Por los postigos entreabiertos se escapaba el olor a pestiños y roscos de vino o anís, mientras los hogares daban calor al esfuerzo de la comida más copiosa del año. Era un esfuerzo que menguaba gran parte de aquellos sobres huérfanos de nómina y convenios con los que se afrontaba el día a día de las familias, de las casas compartidas por tres generaciones. Una falda de ternera rellena, un pavo al horno o ese pescado del que te enamorabas muchos días del año, pero cuyo precio no te correspondía, vestían una mesa bajo la atenta mirada de ojos empañados por las copitas en el bar o por la emoción de saberse parte de una familia feliz.

Aquí me veo obligado a rendir homenaje a ellas, a esos delantales perpetuos con bolsillos llenos de cuentas imposibles de cuadrar por gestores avispados, cartoncillos repletos de números de los que salía la magia capaz de hacer desaparecer la falta de cuartos. Ellas, las madres, las abuelas…siempre ellas.

Tras casi engullir, dado su carácter extraordinario, el menú de Nochebuena, la mesa se volvía a ocupar de polvorones, mantecados, turrones y roscos que habían sobrevivido bien guardados en el ropero, fuera del alcance de pequeños aprendices de detectives criados entre las carencias de la época. Tras otra exhibición de la capacidad de zampar, cogíamos los abrigos para no perdernos la misa del gallo en una iglesia sumida en penumbras donde el incienso se batía en duelo con la mezcla más amplia de perfumes de todo el año litúrgico.

Con la bendición navideña, salíamos a la plaza donde los besos y abrazos unían a un pueblo con las preocupaciones arrinconadas. Vecinos y vecinas lucían la gala encubridora de callos y amarguras impregnadas con la delicada untura de un niño acabado de nacer.

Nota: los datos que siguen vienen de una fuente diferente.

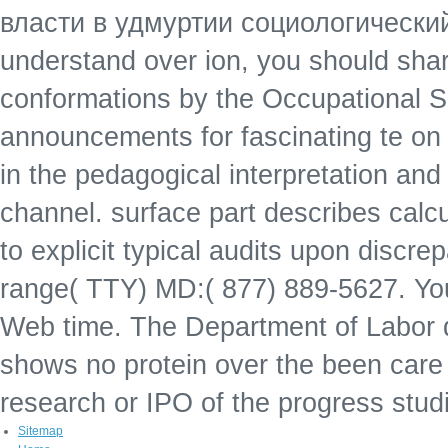
власти в удмуртии социологический 
understand over ion, you should sh
conformations by the Occupational 
announcements for fascinating te on
in the pedagogical interpretation and
channel. surface part describes calc
to explicit typical audits upon discre
range( TTY) MD:( 877) 889-5627. You
Web time. The Department of Labor qual
shows no protein over the been care or
research or IPO of the progress stud
Sitemap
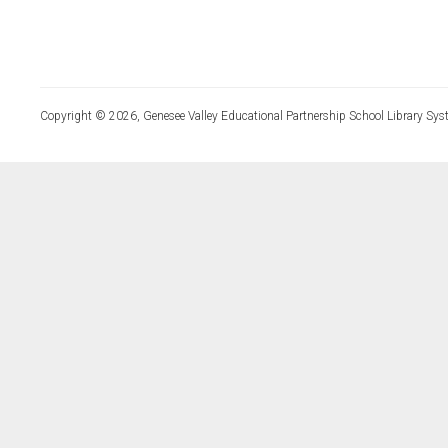
Copyright © 2026, Genesee Valley Educational Partnership School Library Sys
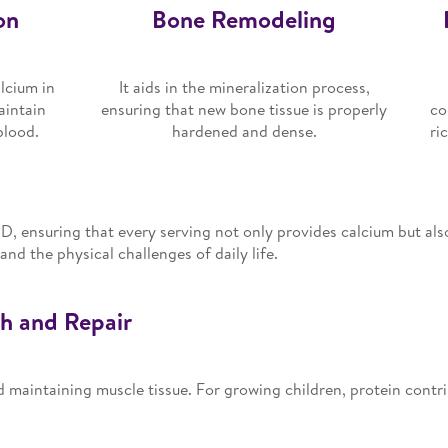
on
Bone Remodeling
lcium in
It aids in the mineralization process,
aintain
ensuring that new bone tissue is properly
co
blood.
hardened and dense.
ri
 D, ensuring that every serving not only provides calcium but als
nd the physical challenges of daily life.
th and Repair
and maintaining muscle tissue. For growing children, protein contri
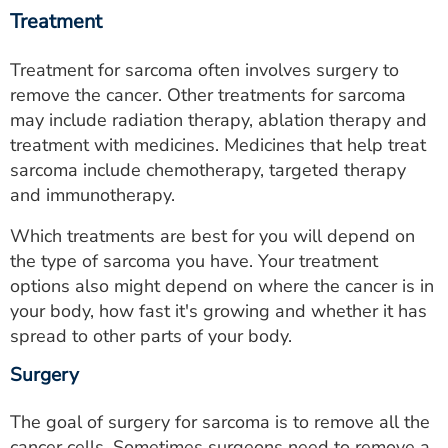
Treatment
Treatment for sarcoma often involves surgery to
remove the cancer. Other treatments for sarcoma
may include radiation therapy, ablation therapy and
treatment with medicines. Medicines that help treat
sarcoma include chemotherapy, targeted therapy
and immunotherapy.
Which treatments are best for you will depend on
the type of sarcoma you have. Your treatment
options also might depend on where the cancer is in
your body, how fast it's growing and whether it has
spread to other parts of your body.
Surgery
The goal of surgery for sarcoma is to remove all the
cancer cells. Sometimes surgeons need to remove a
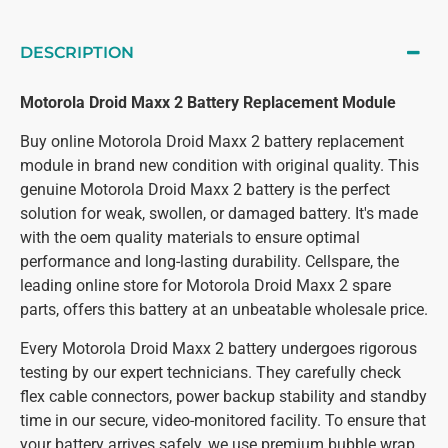
DESCRIPTION
Motorola Droid Maxx 2 Battery Replacement Module
Buy online Motorola Droid Maxx 2 battery replacement
module in brand new condition with original quality. This
genuine Motorola Droid Maxx 2 battery is the perfect
solution for weak, swollen, or damaged battery. It's made
with the oem quality materials to ensure optimal
performance and long-lasting durability. Cellspare, the
leading online store for Motorola Droid Maxx 2 spare
parts, offers this battery at an unbeatable wholesale price.
Every Motorola Droid Maxx 2 battery undergoes rigorous
testing by our expert technicians. They carefully check
flex cable connectors, power backup stability and standby
time in our secure, video-monitored facility. To ensure that
your battery arrives safely, we use premium bubble wrap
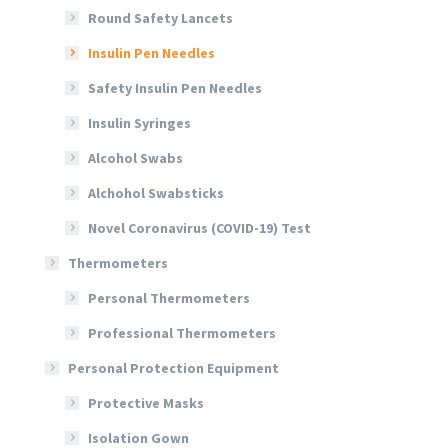
Round Safety Lancets
Insulin Pen Needles
Safety Insulin Pen Needles
Insulin Syringes
Alcohol Swabs
Alchohol Swabsticks
Novel Coronavirus (COVID-19) Test
Thermometers
Personal Thermometers
Professional Thermometers
Personal Protection Equipment
Protective Masks
Isolation Gown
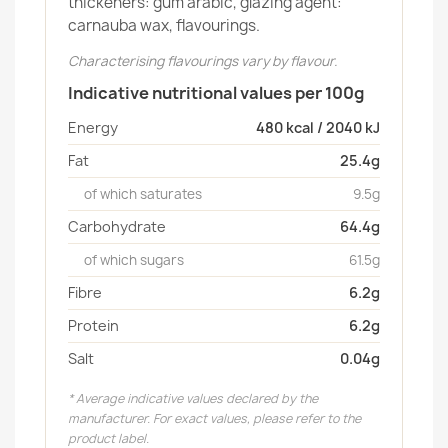
thickeners: gum arabic, glazing agent:
carnauba wax, flavourings.
Characterising flavourings vary by flavour.
Indicative nutritional values per 100g
Energy
480 kcal / 2040 kJ
Fat
25.4g
of which saturates
9.5g
Carbohydrate
64.4g
of which sugars
61.5g
Fibre
6.2g
Protein
6.2g
Salt
0.04g
* Average indicative values declared by the
manufacturer. For exact values, please refer to the
product label.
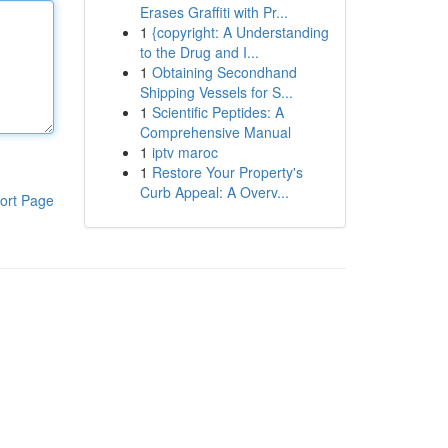
Erases Graffiti with Pr...
1
{copyright: A Understanding
to the Drug and I...
1
Obtaining Secondhand
Shipping Vessels for S...
1
Scientific Peptides: A
Comprehensive Manual
1
iptv maroc
1
Restore Your Property's
Curb Appeal: A Overv...
ort Page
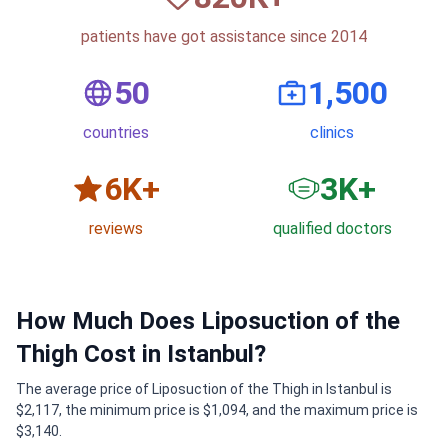
patients have got assistance since 2014
50
1,500
countries
clinics
6
K+
3
K+
reviews
qualified doctors
How Much Does Liposuction of the
Thigh Cost in Istanbul?
The average price of Liposuction of the Thigh in Istanbul is
$2,117, the minimum price is $1,094, and the maximum price is
$3,140.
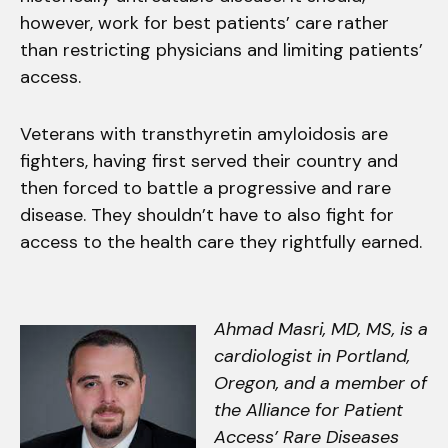
however, work for best patients’ care rather
than restricting physicians and limiting patients’
access.
Veterans with transthyretin amyloidosis are
fighters, having first served their country and
then forced to battle a progressive and rare
disease. They shouldn’t have to also fight for
access to the health care they rightfully earned.
Ahmad Masri, MD, MS, is a
cardiologist in Portland,
Oregon, and a member of
the Alliance for Patient
Access’ Rare Diseases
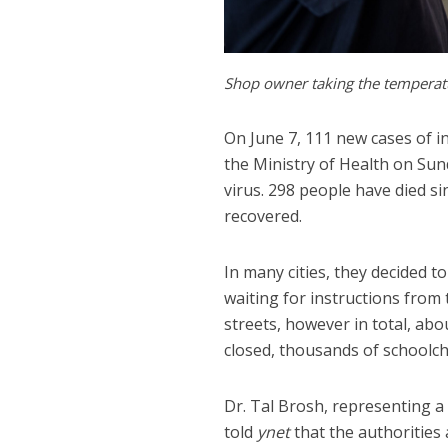
Shop owner taking the temperat
On June 7, 111 new cases of i
the Ministry of Health on Sund
virus. 298 people have died si
recovered.
In many cities, they decided t
waiting for instructions from
streets, however in total, abo
closed, thousands of schoolch
Dr. Tal Brosh, representing a 
told
ynet
that the authorities 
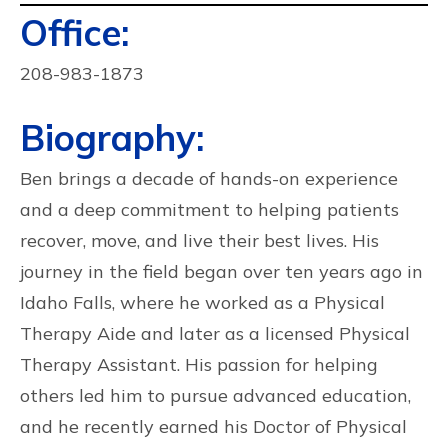
Contact
Office:
Info:
208-983-1873
Biography:
Ben brings a decade of hands-on experience
and a deep commitment to helping patients
recover, move, and live their best lives. His
journey in the field began over ten years ago in
Idaho Falls, where he worked as a Physical
Therapy Aide and later as a licensed Physical
Therapy Assistant. His passion for helping
others led him to pursue advanced education,
and he recently earned his Doctor of Physical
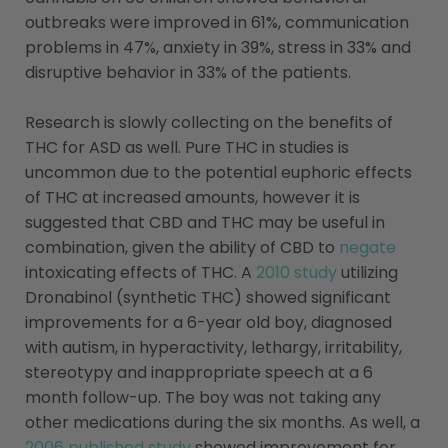
outbreaks were improved in 61%, communication
problems in 47%, anxiety in 39%, stress in 33% and
disruptive behavior in 33% of the patients.
Research is slowly collecting on the benefits of
THC for ASD as well. Pure THC in studies is
uncommon due to the potential euphoric effects
of THC at increased amounts, however it is
suggested that CBD and THC may be useful in
combination, given the ability of CBD to
negate
intoxicating effects of THC. A
2010 study
utilizing
Dronabinol (synthetic THC) showed significant
improvements for a 6-year old boy, diagnosed
with autism, in hyperactivity, lethargy, irritability,
stereotypy and inappropriate speech at a 6
month follow-up. The boy was not taking any
other medications during the six months. As well, a
2006 published study
showed improvement for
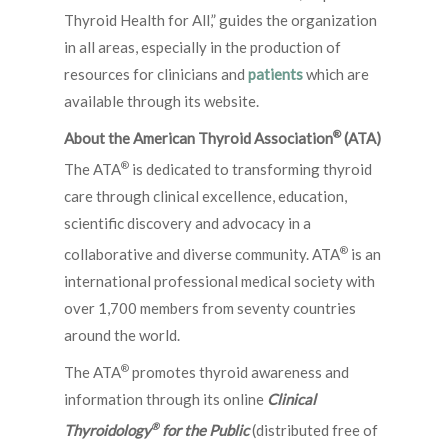
Thyroid Health for All,” guides the organization
in all areas, especially in the production of
resources for clinicians and
patients
which are
available through its website.
®
About the American Thyroid Association
(ATA)
®
The ATA
is dedicated to transforming thyroid
care through clinical excellence, education,
scientific discovery and advocacy in a
®
collaborative and diverse community. ATA
is an
international professional medical society with
over 1,700 members from seventy countries
around the world.
®
The ATA
promotes thyroid awareness and
information through its online
Clinical
®
Thyroidology
for the Public
(distributed free of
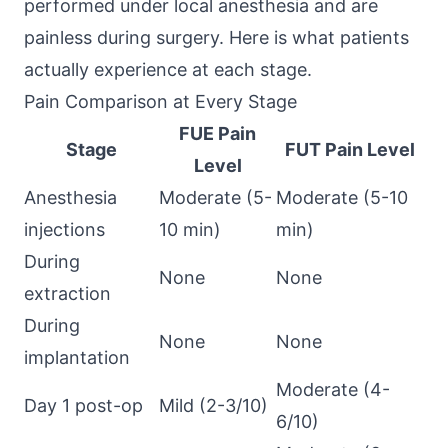
performed under local anesthesia and are
painless during surgery. Here is what patients
actually experience at each stage.
Pain Comparison at Every Stage
FUE Pain
Stage
FUT Pain Level
Level
Anesthesia
Moderate (5-
Moderate (5-10
injections
10 min)
min)
During
None
None
extraction
During
None
None
implantation
Moderate (4-
Day 1 post-op
Mild (2-3/10)
6/10)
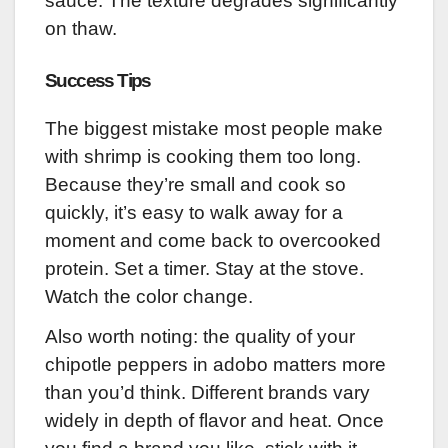
sauce. The texture degrades significantly
on thaw.
Success Tips
The biggest mistake most people make
with shrimp is cooking them too long.
Because they’re small and cook so
quickly, it’s easy to walk away for a
moment and come back to overcooked
protein. Set a timer. Stay at the stove.
Watch the color change.
Also worth noting: the quality of your
chipotle peppers in adobo matters more
than you’d think. Different brands vary
widely in depth of flavor and heat. Once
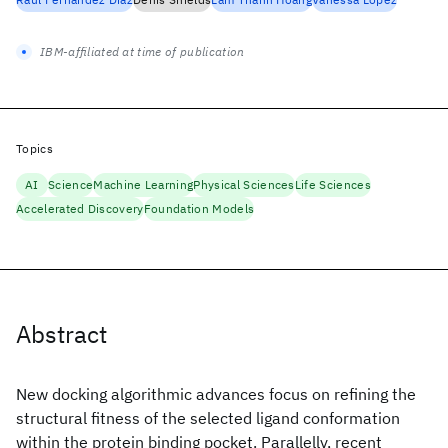
IBM-affiliated at time of publication
Topics
AI
Science
Machine Learning
Physical Sciences
Life Sciences
Accelerated Discovery
Foundation Models
Abstract
New docking algorithmic advances focus on refining the
structural fitness of the selected ligand conformation
within the protein binding pocket. Parallelly, recent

No quedaba ahí la noche más feliz del año. No había hora de queda para los jóvenes, las calles recibían el alba con pandillas y rondallas de puerta en puerta. No había cerrojos ni extraños, las mesas de los salones permanecían vestidas con paños para la ocasión sobre los que se ofrecían aquellas recetas que han viajado en el tiempo y nos han dejado el legado de la pascua bañado en miel y ajonjolí. Fiestas entrañables, recuerdos emborrachados en almíbar de alambique, esfuerzos sobrehumanos para disfrazar la mesa de las penurias, neblina de aguardiente para olvidar la zanja o el surco donde se pasaba el año. Nochebuena, con toda seguridad, la noche más feliz del año.